The aspectless gerundive can also be used where we would expect a conjugated verb.
But we expect a conjugated verb because of how our language works. Ever tried to learn Classical or koine Greek? I’m reading Polybius right now and he uses “infinitives” almost as often as he uses conjugated verbs. So manage your expectations.
There are a few examples in Torah where a normally aspectual verb carries connotations that the context won’t support. One of them is Genesis 41:43.
וַיַּרְכֵּב אֹתוֹ בְּמִרְכֶּבֶת הַמִּשְׁנֶה אֲשֶׁר־לוֹ וַיִּקְרְאוּ לְפָנָיו אַבְרֵךְ וְנָתוֹן אֹתוֹ עַל כָּל־אֶרֶץ מִצְרָיִם:
Let’s go through the alternatives and see why they don’t work.
If this had va-yiten, the narrative past, then we would still be enumerating how Pharaoh treated Yosef.
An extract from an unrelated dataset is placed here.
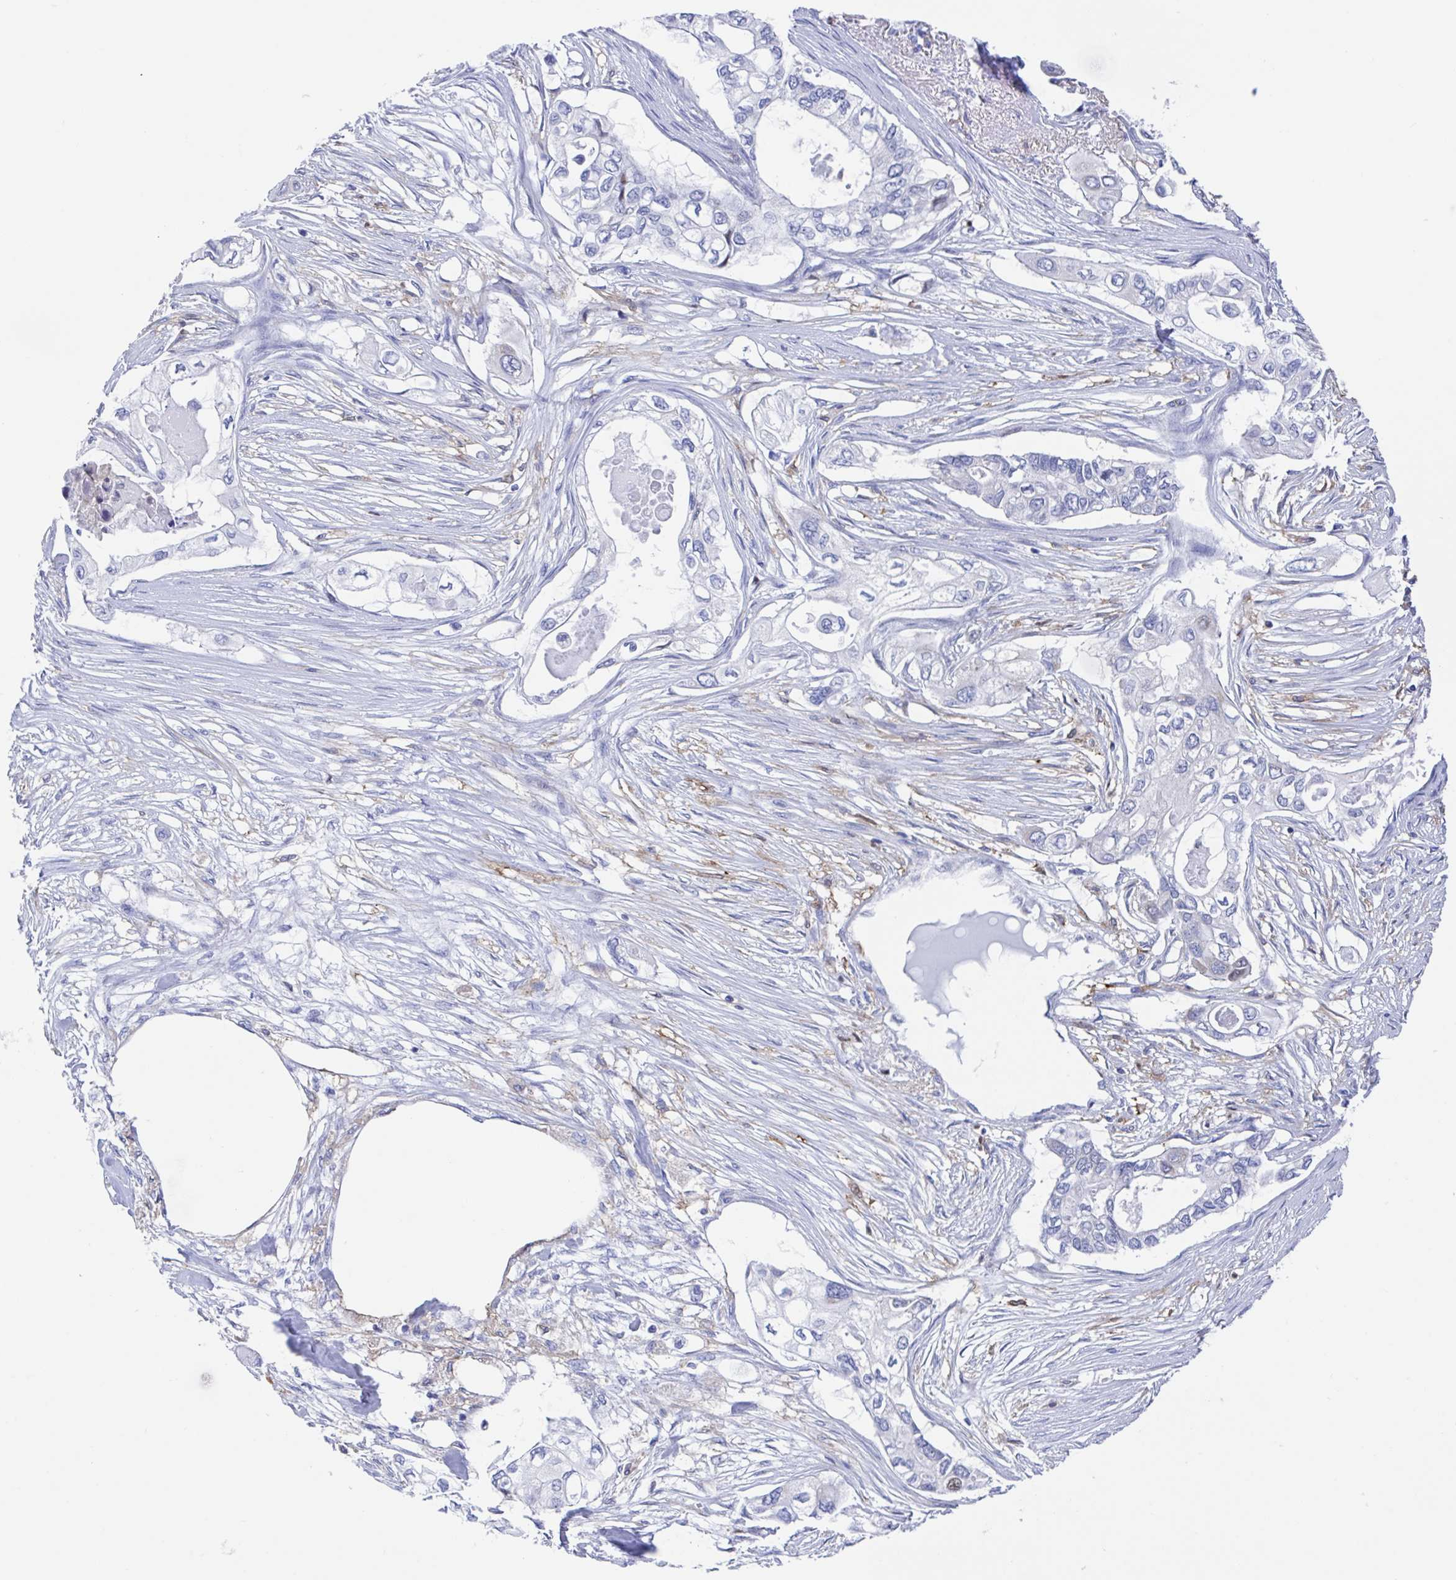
{"staining": {"intensity": "negative", "quantity": "none", "location": "none"}, "tissue": "pancreatic cancer", "cell_type": "Tumor cells", "image_type": "cancer", "snomed": [{"axis": "morphology", "description": "Adenocarcinoma, NOS"}, {"axis": "topography", "description": "Pancreas"}], "caption": "Immunohistochemistry (IHC) histopathology image of neoplastic tissue: human pancreatic cancer stained with DAB demonstrates no significant protein staining in tumor cells.", "gene": "FCGR3A", "patient": {"sex": "female", "age": 63}}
Instead, we’re sealing off that list of examples.
If it had v’natan, that could be oblique modality, as if believing this clause depended on the truth of the other clauses. This isn’t a possible future action which the speaker is trying to convince the listener to believe in. It seals that as a result of the things done, we know that Pharaoh set Yosef over Egypt.
Genesis 41:40-43 resembles a structure in Jewish law called k’lal u-prat u-k’lal, two generalizations divided by a list of details. The generalizations are the framework of the law, sort of like perfect aspect verbs framing a narrative. The law has only been carried out if the details have been applied, somewhat like the narrative isn’t over until you know all the gory details. In this case it emphasizes the end of the specifications by using an aspectless verb.
In Exodus 7:27 and 8:11, there are more aspectless gerundives in similar situations. In the first one, we have im maen, which looks like the start of a duplicate conditional. However, using a duplicate conditional would mean there are conditions under which Pharaoh might not refuse – to let the Israelites go – and so far that hasn’t happened yet. We’re only up to the frogs and he refuses to let go until the firstborn die.
In 8:11 we have hakhbed. The verse opens with an evidentiary epistemic, which should have a narrative past after it as the evidence. However, this evidentiary epistemic is not asking for evidence; it comes after the verse about the stinking frogs, so it functions like a final certification. The next part of the verse says “because there was a respite”. Then we have Pharaoh hardening his heart, a beautifully gerundive use of this form, but if we used perfect aspect, we would be implying that he did so permanently and, according to the rest of the narrative, that wasn’t true. In this episode, Pharaoh hardening his heart is a job that a conjugated verb doesn’t work for, so it goes to the aspectless gerundive.